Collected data
+--

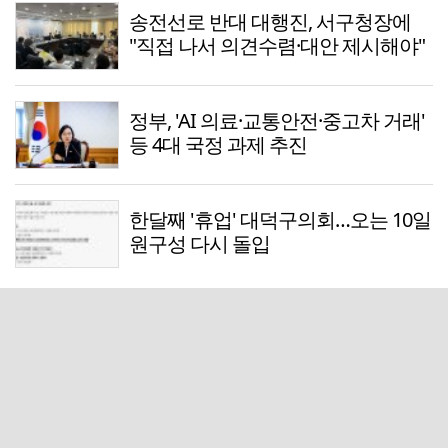
송전선로 반대 대행진, 서구청장에
"직접 나서 의견수렴·대안 제시해야"
정부, 'AI 의료·교통안전·중고차 거래'
등 4대 국정 과제 추진
한달째 '휴업' 대덕구의회…오는 10일
원구성 다시 돌입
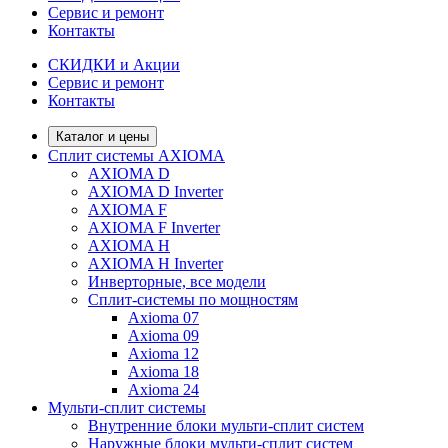
Сервис и ремонт
Контакты
СКИДКИ и Акции
Сервис и ремонт
Контакты
Каталог и цены
Сплит системы AXIOMA
AXIOMA D
AXIOMA D Inverter
AXIOMA F
AXIOMA F Inverter
AXIOMA H
AXIOMA H Inverter
Инверторные, все модели
Сплит-системы по мощностям
Axioma 07
Axioma 09
Axioma 12
Axioma 18
Axioma 24
Мульти-сплит системы
Внутренние блоки мульти-сплит систем
Наружные блоки мульти-сплит систем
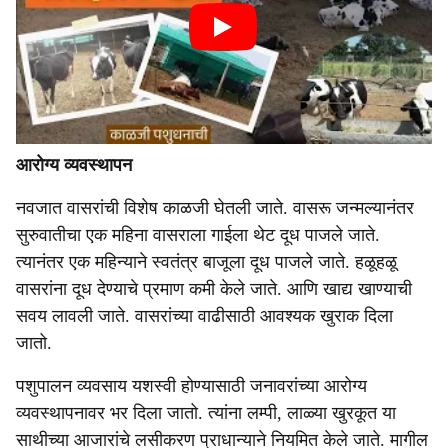
आरोग्य व्यवस्थापन
नवजात वासरांची विशेष काळजी घेतली जाते. वासरू जन्मल्यानंतर
सुरुवातीचा एक महिना वासराला गाईला थेट दूध पाजले जाते.
त्यानंतर एक महिन्याने स्वतंत्र बाजूला दूध पाजले जाते. हळूहळू
वासरांना दूध देण्याचे प्रमाण कमी केले जाते. आणि खाद्य खाण्याची
सवय लावली जाते. वासरांच्या वाढीसाठी आवश्यक खुराक दिला
जातो.
पशुपालन व्यवसाय यशस्वी होण्यासाठी जनावरांच्या आरोग्य
व्यवस्थापनावर भर दिला जातो. त्यांना लम्पी, लाळ्या खुरकूत या
साथीच्या आजारांचे लसीकरण प्राधान्याने नियमित केले जाते. मागील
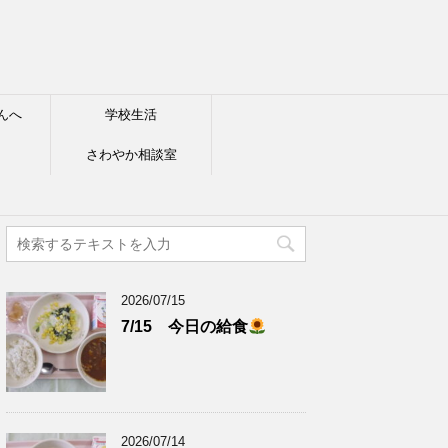
んへ
学校生活
さわやか相談室
2026/07/15
7/15 今日の給食
2026/07/14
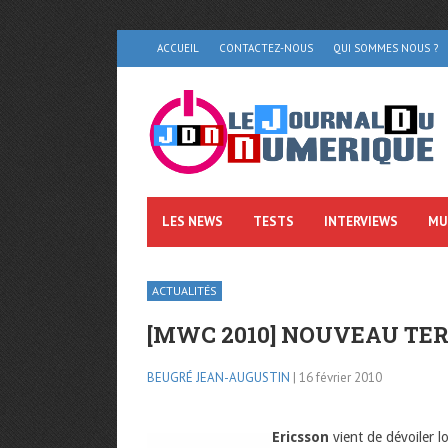
ACCUEIL
CONTACTEZ-NOUS
QUI SOMMES NOUS ?
LES NEWS
TESTS
INTERVIEWS
MU
ACTUALITÉS
[MWC 2010] NOUVEAU TE
BEUGRÉ JEAN-AUGUSTIN
| 16 février 2010
Ericsson
vient de dévoiler l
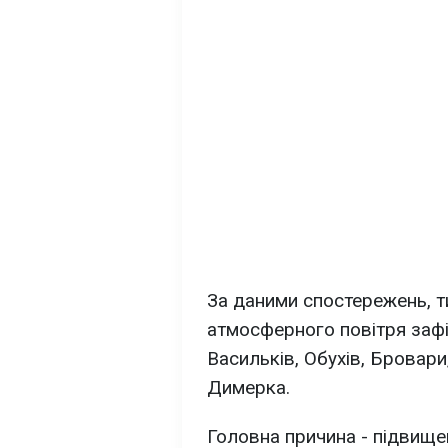
За даними спостережень, т
атмосферного повітря зафі
Васильків, Обухів, Бровари
Димерка.
Головна причина - підвище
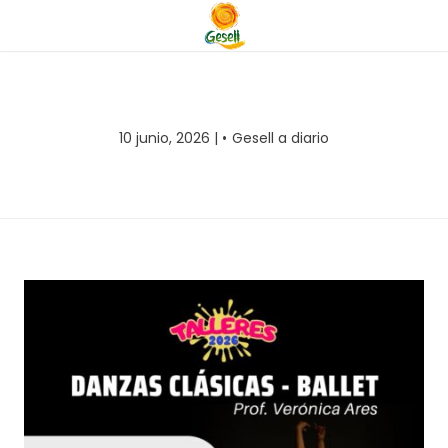
10 junio, 2026 |
Gesell a diario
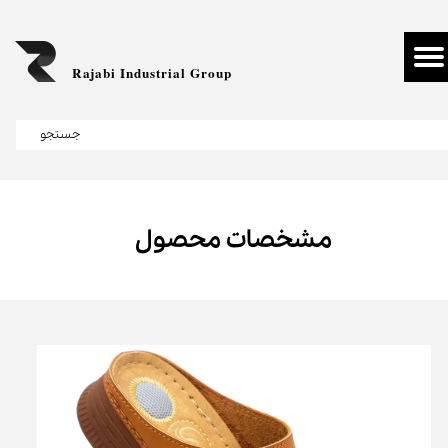
Rajabi Industrial Group
جستجو
مشخصات محصول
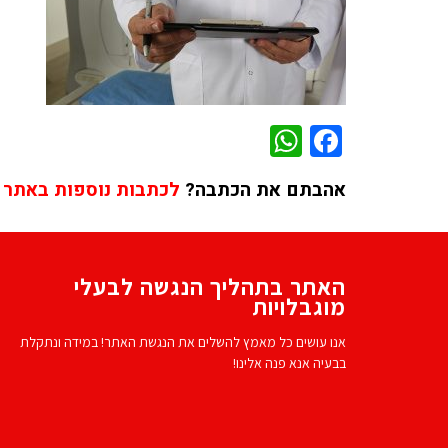
WhatsApp
Facebook
אהבתם את הכתבה?
לכתבות נוספות באתר 
האתר בתהליך הנגשה לבעלי
מוגבלויות
אנו עושים כל מאמץ להשלים את הנגשת האתר! במידה ונתקלת
בבעיה אנא פנה אלינו!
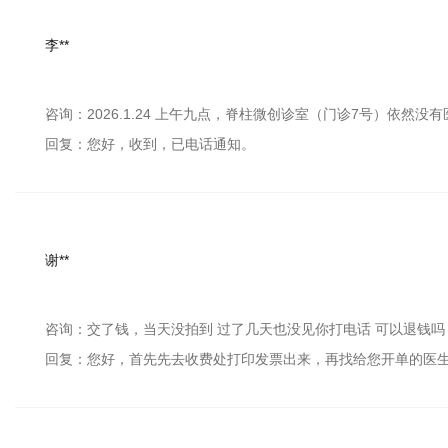
李**
咨询：2026.1.24 上午九点，脊柱微创诊室（门诊7号）依然没
回复：您好，收到，已电话通知。
谢**
咨询：交了钱，当天没拍到 过了几天也没见你打电话 可以退钱吗
回复：您好，首先先去收费处打印发票出来，再找给您开单的医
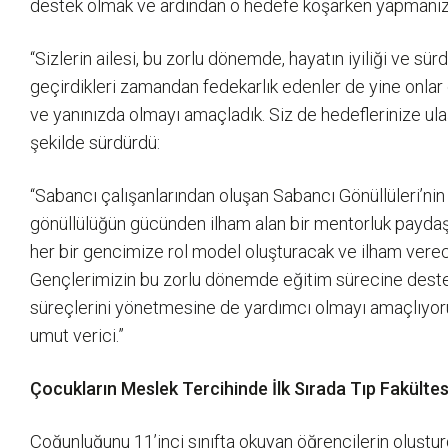
destek olmak ve ardından o hedefe koşarken yapmanız
“Sizlerin ailesi, bu zorlu dönemde, hayatın iyiliği ve sü
geçirdikleri zamandan fedekarlık edenler de yine onlar 
ve yanınızda olmayı amaçladık. Siz de hedeflerinize ulaş
şekilde sürdürdü:
“Sabancı çalışanlarından oluşan Sabancı Gönüllüleri’n
gönüllülüğün gücünden ilham alan bir mentorluk paydaşlı
her bir gencimize rol model oluşturacak ve ilham verecek
Gençlerimizin bu zorlu dönemde eğitim sürecine destek 
süreçlerini yönetmesine de yardımcı olmayı amaçlıyo
umut verici.”
Çocukların Meslek Tercihinde İlk Sırada Tıp Fakültes
Çoğunluğunu 11’inci sınıfta okuyan öğrencilerin oluşturd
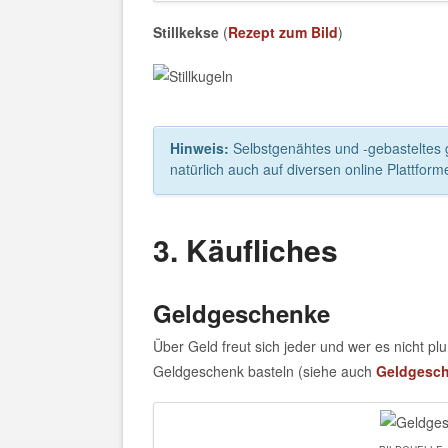
Stillkekse
(
Rezept
zum Bild
)
Hinweis:
Selbstgenähtes und -gebasteltes gi
natürlich auch auf diversen online Plattform
3. Käufliches
Geldgeschenke
Über Geld freut sich jeder und wer es nicht 
Geldgeschenk basteln (siehe auch
Geldgesche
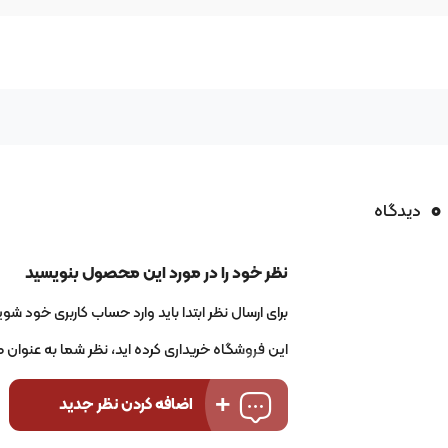
0
دیدگاه
نظر خود را در مورد این محصول بنویسید
برای ارسال نظر ابتدا باید وارد حساب کاربری خود شوید
این فروشگاه خریداری کرده اید، نظر شما به عنوان
اضافه کردن نظر جدید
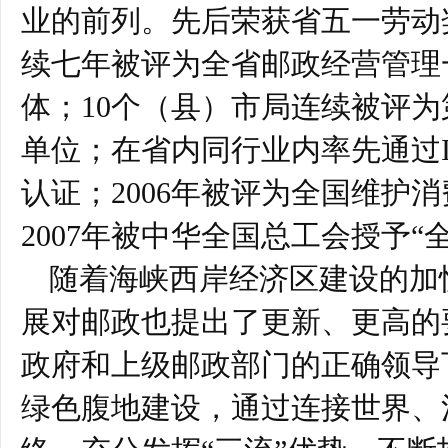
业的前列。先后荣获省五一劳动
续七年被评为全省邮政经营管理
体；10个（县）市局连续被评
单位；在省内同行业内率先通过ISO
认证；2006年被评为全国维护
2007年被中华全国总工会授予“
随着海峡西岸经济区建设的加
展对邮政也提出了更新、更高的
政府和上级邮政部门的正确领导
绿色腹地建设，通过连接世界、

+--

Work to be completed » Leave the pictures out, then print every entry exactly as it reads.

Your response »
송전선로 반대 대행진, 서구청장에
"직접 나서 의견수렴·대안 제시해야"
정부, 'AI 의료·교통안전·중고차 거래'
등 4대 국정 과제 추진
한달째 '휴업' 대덕구의회…오는 10일
원구성 다시 돌입
Сервис и ремонт
Контакты
СКИДКИ и Акции
Сервис и ремонт
Контакты
Каталог и цены
Сплит системы AXIOMA
AXIOMA D
AXIOMA D Inverter
AXIOMA F
AXIOMA F Inverter
AXIOMA H
AXIOMA H Inverter
Инверторные, все модели
Сплит-системы по мощностям
Axioma 07
Axioma 09
Axioma 12
Axioma 18
Axioma 24
Мульти-сплит системы
Внутренние блоки мульти-сплит систем
Наружные блоки мульти-сплит систем
आरोग्य व्यवस्थापन
नवजात वासरांची विशेष काळजी घेतली जाते. वासरू जन्मल्यानंतर
सुरुवातीचा एक महिना वासराला गाईला थेट दूध पाजले जाते.
त्यानंतर एक महिन्याने स्वतंत्र बाजूला दूध पाजले जाते. हळूहळू
वासरांना दूध देण्याचे प्रमाण कमी केले जाते. आणि खाद्य खाण्याची
सवय लावली जाते. वासरांच्या वाढीसाठी आवश्यक खुराक दिला
जातो.
पशुपालन व्यवसाय यशस्वी होण्यासाठी जनावरांच्या आरोग्य
व्यवस्थापनावर भर दिला जातो. त्यांना लम्पी, लाळ्या खुरकूत या
साथीच्या आजारांचे लसीकरण प्राधान्याने नियमित केले जाते. मागील
んへ
学校生活
さわやか相談室
2026/07/15
7/15 今日の給食
2026/07/14
ACCUEIL
CONTACTEZ-NOUS
QUI SOMMES NOUS ?
LES NEWS
TESTS
INTERVIEWS
MU
ACTUALITÉS
[MWC 2010] NOUVEAU TE
BEUGRÉ JEAN-AUGUSTIN
| 16 février 2010
Ericsson
vient de dévoiler l
За даними спостережень, т
атмосферного повітря зафі
Васильків, Обухів, Бровари
Димерка.
Головна причина - підвище
10 junio, 2026 |
Gesell a diario
Rajabi Industrial Group
جستجو
مشخصات محصول
WhatsApp
Facebook
אהבתם את הכתבה?
לכתבות נוספות באתר 
האתר בתהליך הנגשה לבעלי
מוגבלויות
אנו עושים כל מאמץ להשלים את הנגשת האתר! במידה ונתקלת
בבעיה אנא פנה אלינו!
李**
咨询：2026.1.24 上午九点，脊柱微创诊室（门诊7号）依然没
回复：您好，收到，已电话通知。
谢**
咨询：交了钱，当天没拍到 过了几天也没见你打电话 可以退钱吗
回复：您好，首先先去收费处打印发票出来，再找给您开单的医
destek olmak ve ardından o hedefe koşarken yapmanız
“Sizlerin ailesi, bu zorlu dönemde, hayatın iyiliği ve sü
geçirdikleri zamandan fedekarlık edenler de yine onlar 
ve yanınızda olmayı amaçladık. Siz de hedeflerinize ulaş
şekilde sürdürdü:
“Sabancı çalışanlarından oluşan Sabancı Gönüllüleri’n
gönüllülüğün gücünden ilham alan bir mentorluk paydaşlı
her bir gencimize rol model oluşturacak ve ilham verecek
Gençlerimizin bu zorlu dönemde eğitim sürecine destek 
süreçlerini yönetmesine de yardımcı olmayı amaçlıyo
umut verici.”
Çocukların Meslek Tercihinde İlk Sırada Tıp Fakültes
Çoğunluğunu 11’inci sınıfta okuyan öğrencilerin oluşturd
Stillkekse
(
Rezept
zum Bild
)
Hinweis:
Selbstgenähtes und -gebasteltes gi
natürlich auch auf diversen online Plattform
3. Käufliches
Geldgeschenke
Über Geld freut sich jeder und wer es nicht 
Geldgeschenk basteln (siehe auch
Geldgesche
0
دیدگاه
نظر خود را در مورد این محصول بنویسید
برای ارسال نظر ابتدا باید وارد حساب کاربری خود شوید
این فروشگاه خریداری کرده اید، نظر شما به عنوان
اضافه کردن نظر جدید
业的前列。先后荣获省五一劳动
续七年被评为全省邮政经营管理
体；10个（县）市局连续被评
单位；在省内同行业内率先通过ISO
认证；2006年被评为全国维护
2007年被中华全国总工会授予“
随着海峡西岸经济区建设的加
展对邮政也提出了更新、更高的
政府和上级邮政部门的正确领导
绿色腹地建设，通过连接世界、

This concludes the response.